Pierwsza wersja filmu "Harry Potter i kamień filozoficzny" była dużo dłuższa. Reżyser zdradza, dlaczego go skrócili

"Harry Potter i Kamień filozoficzny" to ekranizacja pierwszej książki J.K. Rowling i jedna z dwóch, które wyreżyserował Chris Columbus. Lata po premierze reżyser przyznał, że zdecydowano o wycięciu sporej części filmu po tym, jak zobaczyli go pierwsi - tzw. testowi - widzowie.

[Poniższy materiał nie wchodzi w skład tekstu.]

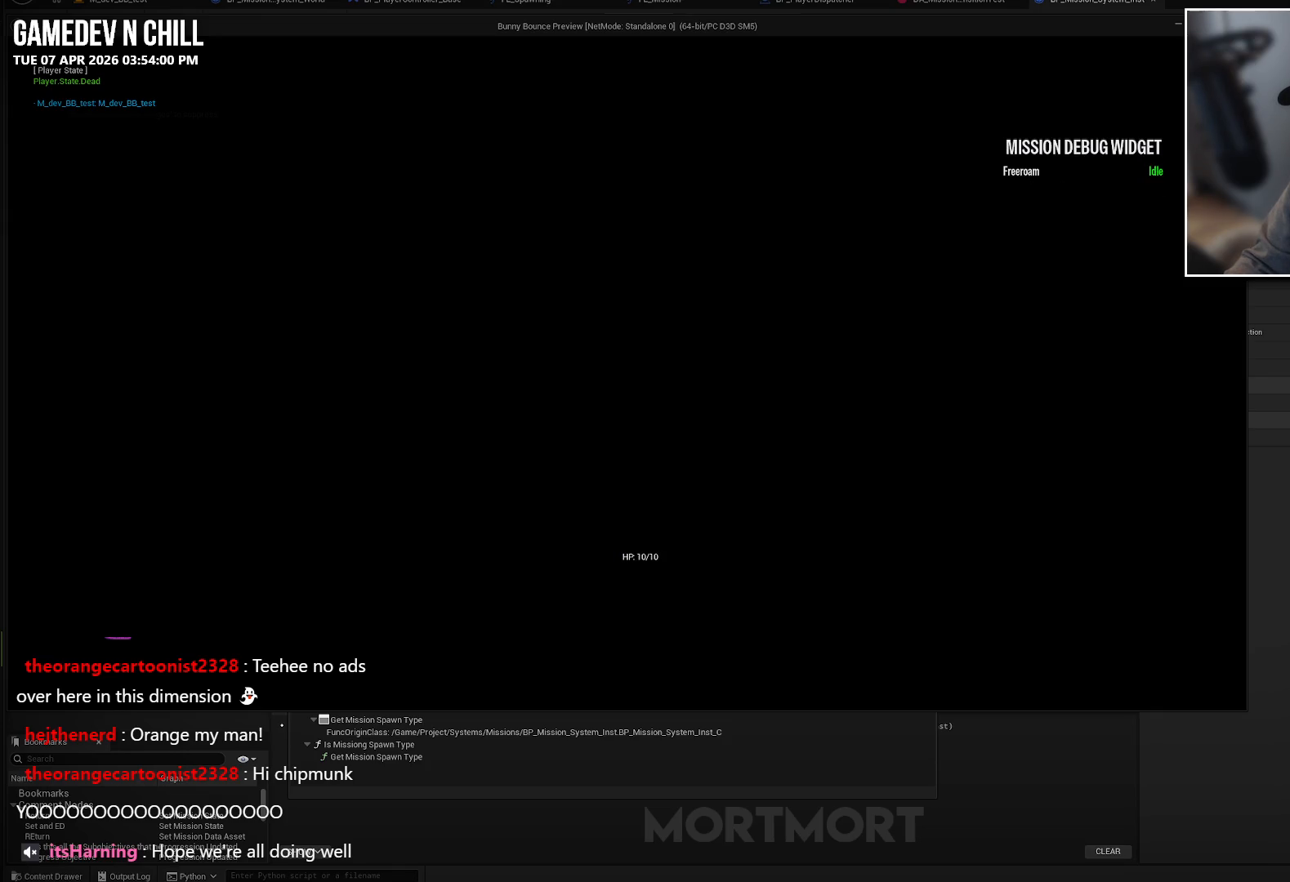
{"buttons": [], "left_stick": "right", "right_stick": "center", "events": [[183, "left_stick", "up"], [333, "left_stick", "up-right"], [467, "left_stick", "right"]]}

Chris Columbus pracę na stanowisku reżysera ekranizacji bestsellerowej powieści dostał ze względu na swoje wcześniejsze dokonania - miał już na koncie choćby takie familijne hity jak "Kevin sam w domu" i "Kevin sam w Nowym Jorku". Kierowanie ekipą Harry'ego Pottera, która wiązała się ze współpracą z dziecięcymi aktorami też nie była zatem dla niego czymś nowym. 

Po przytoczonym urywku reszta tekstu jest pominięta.